List every person mentioned by name in the article below about a 1964 meeting at the US Capitol.

__Document excerpt__
*** Begin section ***

When Martin Luther King, Jr. and Malcolm X met

26 April 2021

“Martin Luther King and Malcolm X Waiting for Press Conference” March 26, 1964. Library of Congress, via Creative Commons (Public Domain)

 

Martin Luther King, Jr., and Malcolm X met only once, a chance encounter at the US Capitol on March 26, 1964. The two men were at the Capitol to listen to a debate over what would become the Civil Rights Act of 1964, a measure that banned discrimination in employment, mandated equal access to most public facilities, and had the potential to be the most consequential piece of federal legislation on behalf of equality for African Americans since the Reconstruction era nearly a century earlier.

 

There wasn’t much substance to their meeting. “Well, Malcolm, good to see you,” King said. “Good to see you,” Malcolm responded. There may have been some additional light chitchat, but not much more. Fortunately, photographers were present, and we are the beneficiaries of several iconic photos of the encounter.

 

That meeting at the Capitol constitutes the starting point for Peniel Joseph’s enthralling The Sword and the Shield: The Revolutionary Lives of Malcolm X and Martin Luther King, a work that has some of the indicia of a dual biography, albeit highly condensed. But Joseph, a professor at the University of Texas at Austin who has written prolifically on modern African American history, places his emphasis on the two men’s intellectual journeys. Drawing heavily from their speeches, writings and public debates, Joseph challenges the conventional view of the two men as polar opposites who represented competing visions of full equality for African Americans. The conventional view misses the nuances and evolution of both men’s thinking, Joseph argues, obscuring the ways their politics and activism came to overlap. Each plainly influenced the other. “Over time, each persuaded the other to become more like himself.”

*** End section ***

__Provided information__
*** Begin section ***

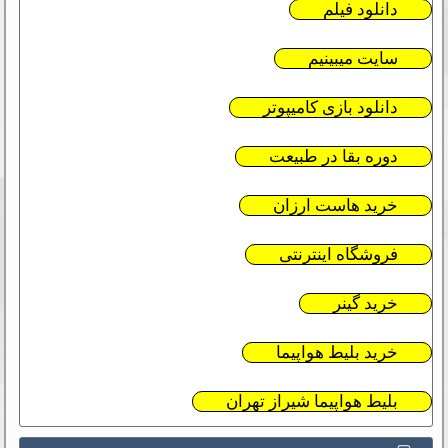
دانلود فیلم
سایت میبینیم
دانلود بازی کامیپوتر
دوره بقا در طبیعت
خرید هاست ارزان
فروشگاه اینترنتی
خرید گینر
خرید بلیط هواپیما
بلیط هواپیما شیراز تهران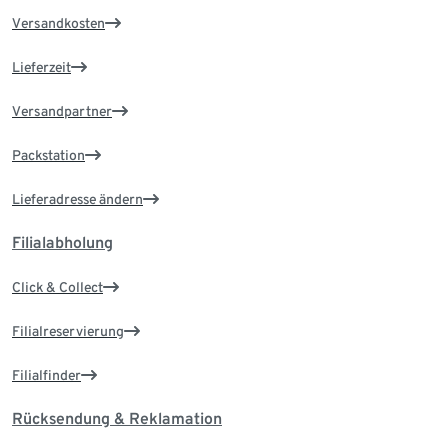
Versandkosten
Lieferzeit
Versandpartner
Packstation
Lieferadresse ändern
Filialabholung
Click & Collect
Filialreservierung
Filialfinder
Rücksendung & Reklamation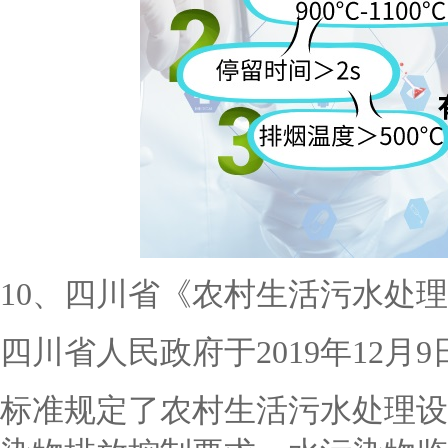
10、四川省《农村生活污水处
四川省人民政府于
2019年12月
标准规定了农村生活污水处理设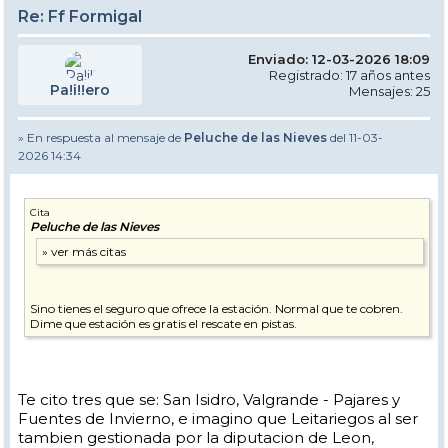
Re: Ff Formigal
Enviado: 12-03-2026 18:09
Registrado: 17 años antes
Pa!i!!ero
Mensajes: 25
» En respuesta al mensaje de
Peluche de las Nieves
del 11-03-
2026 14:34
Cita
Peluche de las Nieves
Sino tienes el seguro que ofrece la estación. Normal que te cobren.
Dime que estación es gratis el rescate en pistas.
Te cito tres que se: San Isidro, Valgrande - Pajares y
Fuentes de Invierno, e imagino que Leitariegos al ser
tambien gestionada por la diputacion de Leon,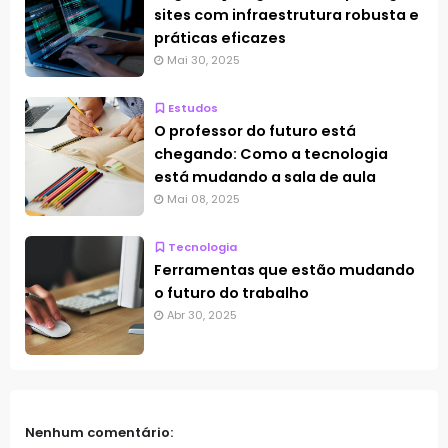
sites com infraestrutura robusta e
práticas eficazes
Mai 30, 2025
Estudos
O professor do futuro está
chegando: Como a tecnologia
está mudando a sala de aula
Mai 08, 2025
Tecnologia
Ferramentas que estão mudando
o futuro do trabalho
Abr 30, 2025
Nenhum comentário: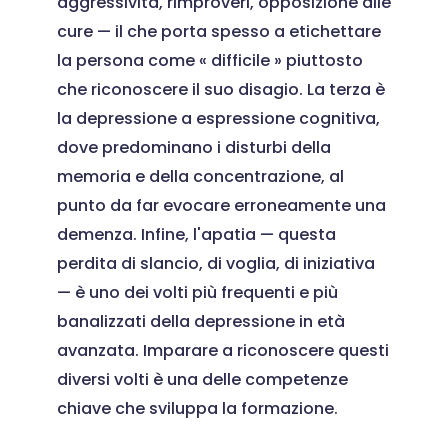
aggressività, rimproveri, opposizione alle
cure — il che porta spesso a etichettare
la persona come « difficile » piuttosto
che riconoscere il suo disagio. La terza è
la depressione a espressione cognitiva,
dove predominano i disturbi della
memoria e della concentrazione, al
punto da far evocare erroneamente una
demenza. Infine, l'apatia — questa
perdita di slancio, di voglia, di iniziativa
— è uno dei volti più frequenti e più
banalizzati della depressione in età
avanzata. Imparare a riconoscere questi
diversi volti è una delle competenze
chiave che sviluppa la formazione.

*** End section ***
*** Begin section ***

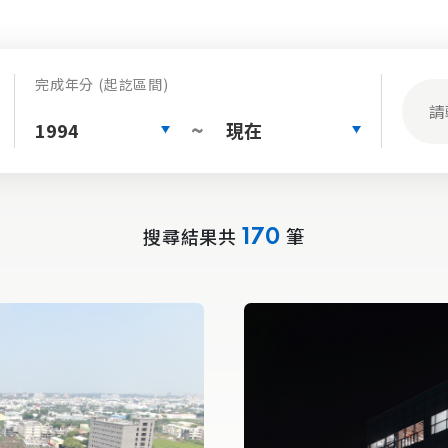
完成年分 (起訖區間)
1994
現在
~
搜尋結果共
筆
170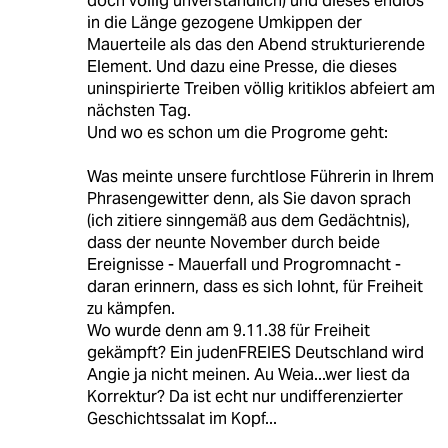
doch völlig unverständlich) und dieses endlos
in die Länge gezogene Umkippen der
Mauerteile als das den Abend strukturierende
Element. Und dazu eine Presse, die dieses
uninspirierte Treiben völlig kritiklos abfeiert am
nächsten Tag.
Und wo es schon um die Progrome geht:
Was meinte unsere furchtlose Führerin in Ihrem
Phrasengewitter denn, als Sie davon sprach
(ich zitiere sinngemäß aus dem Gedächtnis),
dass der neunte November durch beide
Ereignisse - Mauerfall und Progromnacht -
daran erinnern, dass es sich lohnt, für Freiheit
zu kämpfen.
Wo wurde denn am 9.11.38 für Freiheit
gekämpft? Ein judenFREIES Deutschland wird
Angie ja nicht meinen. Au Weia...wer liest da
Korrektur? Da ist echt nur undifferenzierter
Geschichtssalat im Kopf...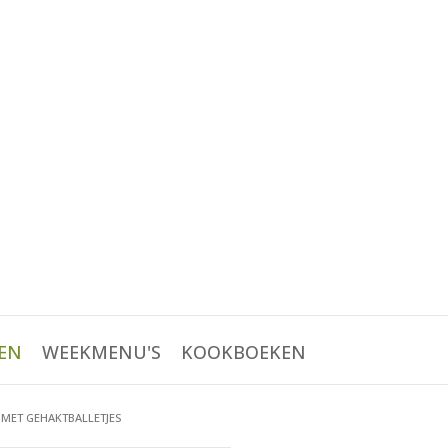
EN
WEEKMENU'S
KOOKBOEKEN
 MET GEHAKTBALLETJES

*** End section ***

__Exercise response__
Martin Luther King, Jr.
Malcolm X
Peniel Joseph